Hello there and welcome to more insane ramblings from the 5672nd most popular blog site on the Internet (Caution statistics may be incorrect) This week has seen the public sector walk out on strike on Wednesday in a dispute over their pensions. Now I'm not going to go into the politics of this at all. What I want to know, and I'm sure most other people out there (well those with a lot of time on their hands to ponder stupid rhetorical questions anyway) is, as I was driving by our local ambulance station and glanced at the picket line. They were all stood around an oil drum fire. Now my question is this, where do they get these oil drums from to make fires on the picket line? do they have a special cupboard located somewhere that says "In case of strike, break glass" to get to the oil barrel?. Do the unions provide them with a special strike kit containing Traffic Cones, Placards, Pens and an Oil Barrel? Or do they store them in the loft with all the Christmas decorations, "whilst your getting the baubles down Jeff, will you fetch me the oil drum, We're on strike tomorrow. Regardless, I reckon that I could make a small fortune on this idea. hire myself a truck and go round and collect a load of barrels. then the day before a strike go round to the various site and offer them the chance to purchase their very own oil drum, I could also sell accessories such as kindling sticks, BBQ lighter fluid, and even old copies of the daily mail to get the fire started. Genius (don't you think)

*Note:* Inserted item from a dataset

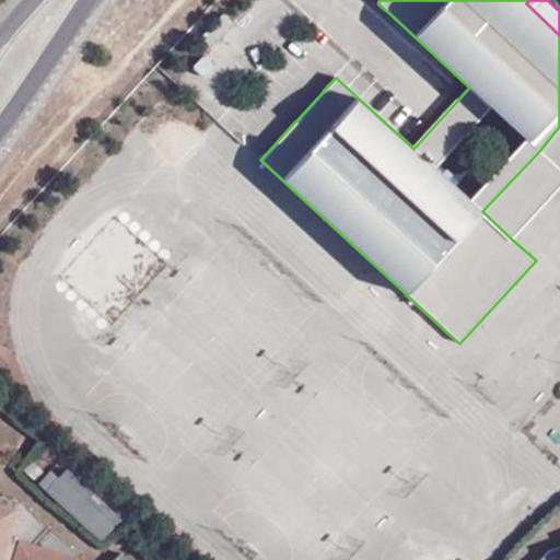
[(559,127),(539,151),(482,211),(512,240),(559,188),(559,127)]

It was the dog love .. honest !
Also this week, whilst eating my tea I think that I have solved the world energy crisis. Whats the answer Dean I hear you shout "What's the answer Dean" I'll tell you.Brussel sprouts. yes those unassuming round green pieces of veg that all children think are disgusting. Well me being a grown up (insert derogatory comment here) I quite enjoy a nice sprout. but why are they the answer to the energy crisis. let me tell you. Since eating sprouts on Wednesday night I haven't stopped trumping since. every time I eat them, I produce enough methane to power a small community. So my idea is (I'm full of them this week, as well as explosive methane) to sit a group of men in a specially constructed room that has a gas extraction unit attached after eating a plate full of sprouts. Then let nature take its course. This should in effect provide enough gas to cook your Xmas turkey. In fact if you think about it you've almost created a perfect cycle of energy. Eat sprouts, trump, provide enough energy to cook Xmas lunch, which will contain, yes sprouts and by the time you've finished, your safe in the knowledge that the sprout power will cook that boxing day ham. you could go on indefinitely. See problem solved. Easy.

This isn't the hanger !
I'd like to officially announce that one of my blog posts has made it into the first page of google's search results for Deans Weekly Blog. I'm number six at the moment, above me is some random guy blogging about real estate, but hey who cares!. (And before anyone starts, who here can honestly say they have never typed their name into google. See I'm not weird). But the thing I've noticed about that blog post is that it contains the Lego star wars wallpaper that I had on my desktop. And apparently people searching for Lego wallpaper are being routed to my blog site. So in this vain, to shamelessly direct more traffic I'm gonna post another one (I have no shame) in the hop e of driving my numbers up. And if you are reading this after navigating to my site to download the wallpaper, stay a while, have a read. Its a lot of fun. I do this every week, most weeks its pretty bad, some weeks its even badder (And i mean bad as in good, because I'm from the 1980's). If not thanks for dropping by and I'll see you again sometime when i shamelessly post another wallpaper hoping to direct traffic.